Collected data entries:
──────────────────────────────

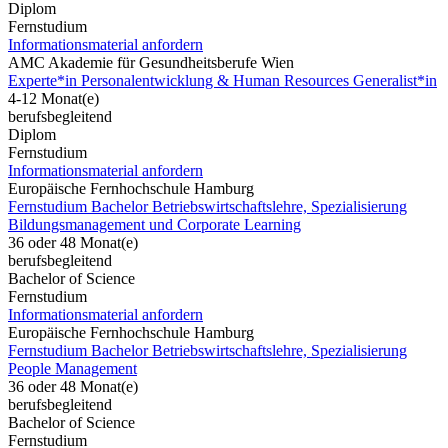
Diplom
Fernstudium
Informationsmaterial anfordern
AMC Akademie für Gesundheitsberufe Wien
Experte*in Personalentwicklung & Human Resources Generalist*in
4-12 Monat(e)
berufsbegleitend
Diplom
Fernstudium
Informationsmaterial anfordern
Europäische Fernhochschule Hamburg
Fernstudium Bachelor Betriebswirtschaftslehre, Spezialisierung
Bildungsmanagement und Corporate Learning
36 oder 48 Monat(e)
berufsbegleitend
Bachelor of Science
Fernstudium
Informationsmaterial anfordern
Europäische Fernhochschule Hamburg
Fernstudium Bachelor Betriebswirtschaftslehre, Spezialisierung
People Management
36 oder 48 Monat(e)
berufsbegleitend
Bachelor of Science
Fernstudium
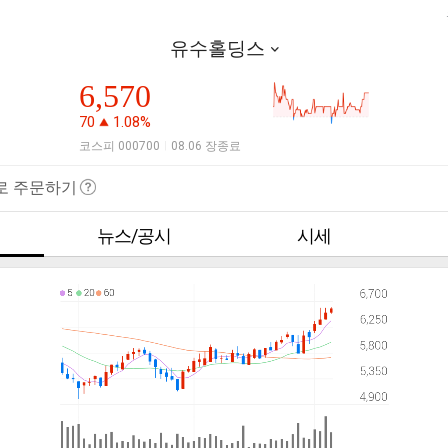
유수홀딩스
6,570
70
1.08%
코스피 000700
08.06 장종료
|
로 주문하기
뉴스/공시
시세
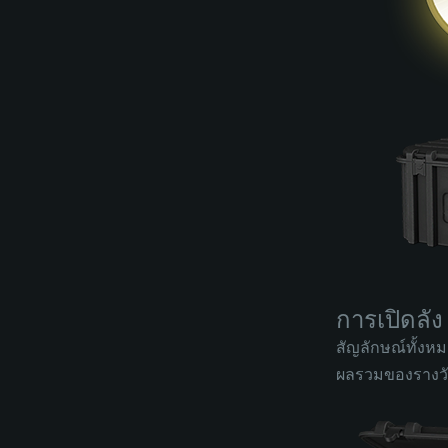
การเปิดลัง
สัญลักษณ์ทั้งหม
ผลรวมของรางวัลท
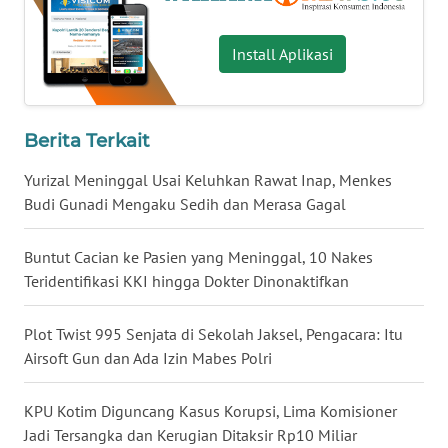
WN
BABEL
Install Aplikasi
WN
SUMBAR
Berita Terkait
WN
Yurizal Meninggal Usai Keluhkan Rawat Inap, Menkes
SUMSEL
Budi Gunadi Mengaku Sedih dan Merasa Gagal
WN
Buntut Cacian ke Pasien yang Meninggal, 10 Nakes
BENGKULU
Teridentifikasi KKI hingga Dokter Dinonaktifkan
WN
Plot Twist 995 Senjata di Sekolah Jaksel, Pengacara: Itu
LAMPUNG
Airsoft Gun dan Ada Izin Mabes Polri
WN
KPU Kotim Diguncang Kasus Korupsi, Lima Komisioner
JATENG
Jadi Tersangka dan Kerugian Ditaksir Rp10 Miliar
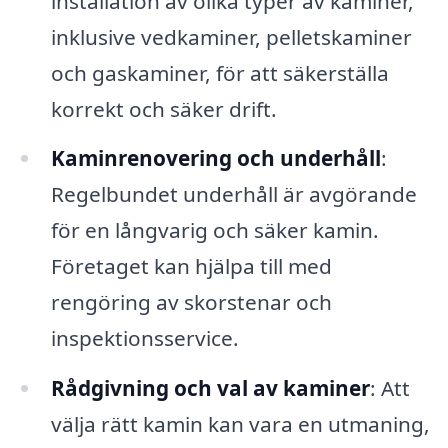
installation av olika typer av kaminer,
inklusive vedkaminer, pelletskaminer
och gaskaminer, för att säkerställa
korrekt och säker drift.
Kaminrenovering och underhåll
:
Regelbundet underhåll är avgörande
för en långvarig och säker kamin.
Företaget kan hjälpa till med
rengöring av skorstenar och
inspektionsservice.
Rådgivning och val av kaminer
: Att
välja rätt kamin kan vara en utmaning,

──────────────────────────────

# THE PROBLEM
Lay out the lines of the listing from the one containing "installation av olika" through the one containing "inspektionsservice." as a JSON list of strings, one string per line, leaving out any blank lines.

# TASK OUTPUT
[
  "installation av olika typer av kaminer,",
  "inklusive vedkaminer, pelletskaminer",
  "och gaskaminer, för att säkerställa",
  "korrekt och säker drift.",
  "Kaminrenovering och underhåll",
  ":",
  "Regelbundet underhåll är avgörande",
  "för en långvarig och säker kamin.",
  "Företaget kan hjälpa till med",
  "rengöring av skorstenar och",
  "inspektionsservice."
]